1 serving (150 grams) contains 350 calories, 12.0 grams of protein, 16.0 grams of fat, and 40.0 grams of carbohydrates.
Calories |
546.9 | ||
|---|---|---|---|
% Daily Value* |
|||
| Total Fat | 25.0 g | 32% | |
| Saturated Fat | 4.7 g | 23% | |
| Polyunsaturated Fat | 0 g | ||
| Cholesterol | 0 mg | 0% | |
| Sodium | 468.8 mg | 20% | |
| Total Carbohydrates | 62.5 g | 22% | |
| Dietary Fiber | 4.7 g | 16% | |
| Sugars | 23.4 g | ||
| protein | 18.8 g | 37% | |
| Vitamin D | 0 mcg | 0% | |
| Calcium | 62.5 mg | 4% | |
| Iron | 3.1 mg | 17% | |
| Potassium | 312.5 mg | 6% | |
* Percent Daily Values are based on a 2,000 calorie diet. Your daily values may be higher or lower depending on your calorie needs.

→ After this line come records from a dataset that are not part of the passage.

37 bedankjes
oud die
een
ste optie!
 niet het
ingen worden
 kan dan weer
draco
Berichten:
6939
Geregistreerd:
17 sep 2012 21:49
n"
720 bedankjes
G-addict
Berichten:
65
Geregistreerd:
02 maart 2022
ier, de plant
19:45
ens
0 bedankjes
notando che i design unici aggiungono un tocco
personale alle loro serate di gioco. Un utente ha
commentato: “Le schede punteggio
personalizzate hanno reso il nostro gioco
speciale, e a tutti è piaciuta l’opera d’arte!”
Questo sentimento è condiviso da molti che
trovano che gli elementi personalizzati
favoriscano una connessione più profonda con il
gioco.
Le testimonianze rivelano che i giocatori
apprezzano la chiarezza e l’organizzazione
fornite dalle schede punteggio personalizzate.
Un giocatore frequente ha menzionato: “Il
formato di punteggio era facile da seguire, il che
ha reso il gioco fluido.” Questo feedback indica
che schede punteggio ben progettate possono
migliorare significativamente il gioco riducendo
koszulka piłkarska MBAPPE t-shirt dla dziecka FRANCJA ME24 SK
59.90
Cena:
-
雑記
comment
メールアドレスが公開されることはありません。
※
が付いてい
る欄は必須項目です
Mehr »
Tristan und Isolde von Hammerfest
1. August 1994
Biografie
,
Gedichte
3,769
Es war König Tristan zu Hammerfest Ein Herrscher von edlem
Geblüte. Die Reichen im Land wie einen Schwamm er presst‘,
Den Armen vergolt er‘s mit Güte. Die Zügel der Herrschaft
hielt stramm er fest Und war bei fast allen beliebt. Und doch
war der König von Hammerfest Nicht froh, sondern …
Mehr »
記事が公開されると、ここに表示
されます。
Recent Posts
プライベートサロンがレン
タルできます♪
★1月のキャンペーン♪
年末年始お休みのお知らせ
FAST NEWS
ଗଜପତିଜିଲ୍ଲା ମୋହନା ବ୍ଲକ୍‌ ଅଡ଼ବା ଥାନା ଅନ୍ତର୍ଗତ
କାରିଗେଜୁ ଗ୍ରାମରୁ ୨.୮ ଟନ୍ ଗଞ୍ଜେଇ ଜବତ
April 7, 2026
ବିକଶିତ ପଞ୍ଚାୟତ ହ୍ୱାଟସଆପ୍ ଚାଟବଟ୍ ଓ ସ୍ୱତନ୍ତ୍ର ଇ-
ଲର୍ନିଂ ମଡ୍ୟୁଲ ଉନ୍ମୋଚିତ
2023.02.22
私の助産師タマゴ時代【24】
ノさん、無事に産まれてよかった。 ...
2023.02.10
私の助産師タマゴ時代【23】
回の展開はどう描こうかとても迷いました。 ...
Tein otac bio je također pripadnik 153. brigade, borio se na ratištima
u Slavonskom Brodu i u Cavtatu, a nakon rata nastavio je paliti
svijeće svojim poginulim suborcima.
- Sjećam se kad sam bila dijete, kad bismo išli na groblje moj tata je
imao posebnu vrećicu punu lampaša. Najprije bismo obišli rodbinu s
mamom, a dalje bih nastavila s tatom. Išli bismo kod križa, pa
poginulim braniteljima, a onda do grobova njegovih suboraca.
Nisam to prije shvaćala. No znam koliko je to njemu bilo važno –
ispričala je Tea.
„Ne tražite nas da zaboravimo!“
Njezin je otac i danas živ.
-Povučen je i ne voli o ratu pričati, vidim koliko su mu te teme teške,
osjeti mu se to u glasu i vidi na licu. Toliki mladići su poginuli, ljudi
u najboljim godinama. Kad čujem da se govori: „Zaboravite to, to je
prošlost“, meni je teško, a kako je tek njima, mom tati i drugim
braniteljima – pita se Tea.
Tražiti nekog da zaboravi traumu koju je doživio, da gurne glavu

Two Jelly and Peanut Butter Sandwiches are a simple yet satisfying snack often associated with American cuisine, particularly as a staple for school lunches. Each sandwich typically consists of two slices of bread, a generous layer of peanut butter, and a sweet jelly spread, often made from fruits like grapes or strawberries. Peanut butter is a rich source of protein and healthy fats, offering sustained energy and satiety, while jelly provides quick carbohydrates from sugar. These sandwiches can be made with whole-grain bread to boost fiber content, contributing to better digestion and heart health. However, the sugar content in jelly and processed bread can be a drawback, so moderation is key. This iconic pairing delivers a balanced mix of sweet and savory flavors, making it a convenient and economical choice for children and adults alike.
Our nutrition data comes from trusted, authoritative sources to ensure accuracy and reliability. Below are specific scientific references and authoritative sources for this food item.
Additional Authoritative Sources:
Daily value percentages based on FDA guidelines. Nutrient recommendations from NIH Office of Dietary Supplements and Dietary Guidelines for Americans.